ドイツ原産の大型犬ドーベルマン・ピンシャー(ドーベルマン)は、肝炎、心筋症、カラーダイリューションなど、様々な遺伝性疾患に罹りやすい犬種として知られており、家族性糸球体腎炎も「様々な疾患」の一つに挙げられる。そのため、家族性糸球体腎炎を抱えている、あるいは、将来抱えるかも知れない個体を繁殖に用いることは望ましくないということになるのだが、当該疾患の有無・リスクを把握するためのマーカーは、現在、充分に確立されていないのが現状である。

 

そこで、ポーランドの獣医科大学らは、タンパク尿を呈しているドーベルマンの尿に含まれる以下の3つの物質の濃度を測定し、尿中クレアチニン濃度との比を算出して、臨床上健康な個体のそれと比較する研究を行った。

◆尿中クレアチニン濃度との比を算出された物質◆
①免疫グロブリンG(urinary concentrations of immunoglobulin G、uIgG)
②レチノール結合タンパク質(urinary concentrations of retinol-binding protein、uRBP)
③タム・ホースフォールタンパク質(urinary concentrations of Tamm-Horsfall protein、uTHP)

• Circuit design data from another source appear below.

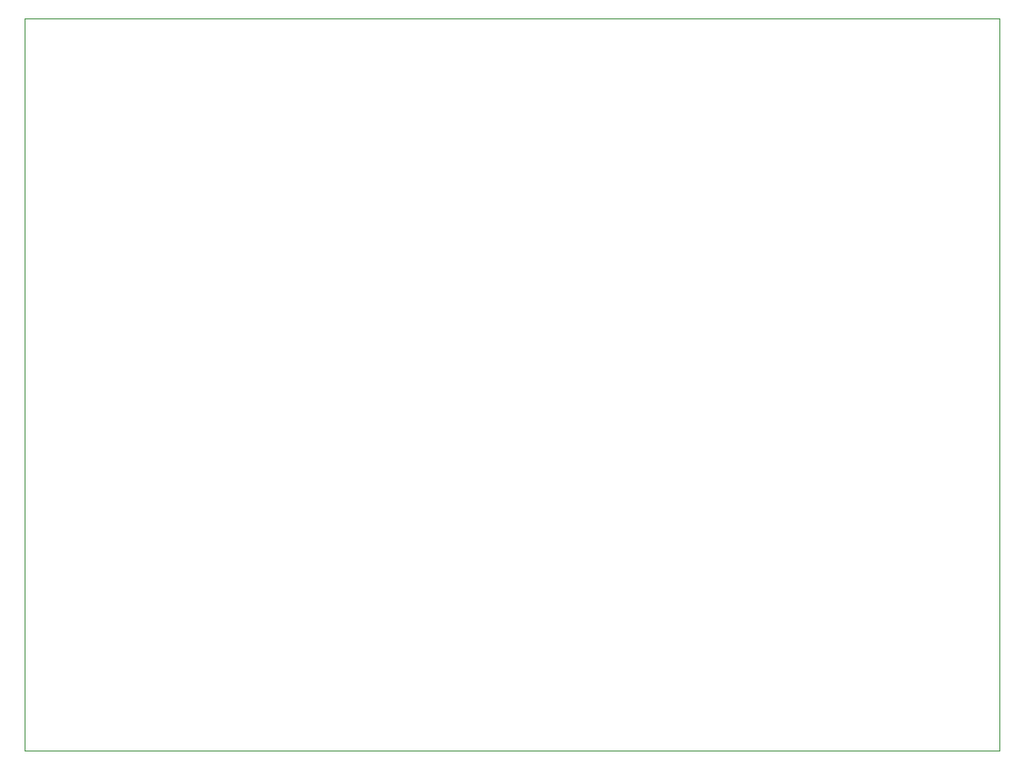
<source format=gm1>
%TF.GenerationSoftware,KiCad,Pcbnew,5.1.10-88a1d61d58~88~ubuntu18.04.1*%
%TF.CreationDate,2022-01-24T00:07:05+01:00*%
%TF.ProjectId,catbot_electronics_board,7061766c-6f76-45f6-9d69-6e695f656c65,rev?*%
%TF.SameCoordinates,Original*%
%TF.FileFunction,Profile,NP*%
%FSLAX46Y46*%
G04 Gerber Fmt 4.6, Leading zero omitted, Abs format (unit mm)*
G04 Created by KiCad (PCBNEW 5.1.10-88a1d61d58~88~ubuntu18.04.1) date 2022-01-24 00:07:05*
%MOMM*%
%LPD*%
G01*
G04 APERTURE LIST*
%TA.AperFunction,Profile*%
%ADD10C,0.050000*%
%TD*%
G04 APERTURE END LIST*
D10*
X64516000Y-160020000D02*
X64516000Y-89408000D01*
X158496000Y-160020000D02*
X64516000Y-160020000D01*
X158496000Y-89408000D02*
X158496000Y-160020000D01*
X64516000Y-89408000D02*
X158496000Y-89408000D01*
M02*

</source>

すると、臨床上健康な個体と比べて、タンパク尿を呈しているドーベルマンの尿では、①と②が有意に高い値を示すことが明らかになったとのことである。また、①に限れば、臨床上健康な個体から検出できないことも判明したという。

 

上記のことから、①は、腎障害を疑うドーベルマンを特定するマーカーになり得ると言える。よって、今後、家族性糸球体腎炎と診断されたドーベルマンとその他の疾患に罹患したドーベルマンにおける①を比較する研究が実施され、①の有用性が更に詳しく解析されることを期待したい。

タンパク尿を呈しているドーベルマンは、UPCが1以下の個体と1を超える個体が同数で構成されていたとのことです。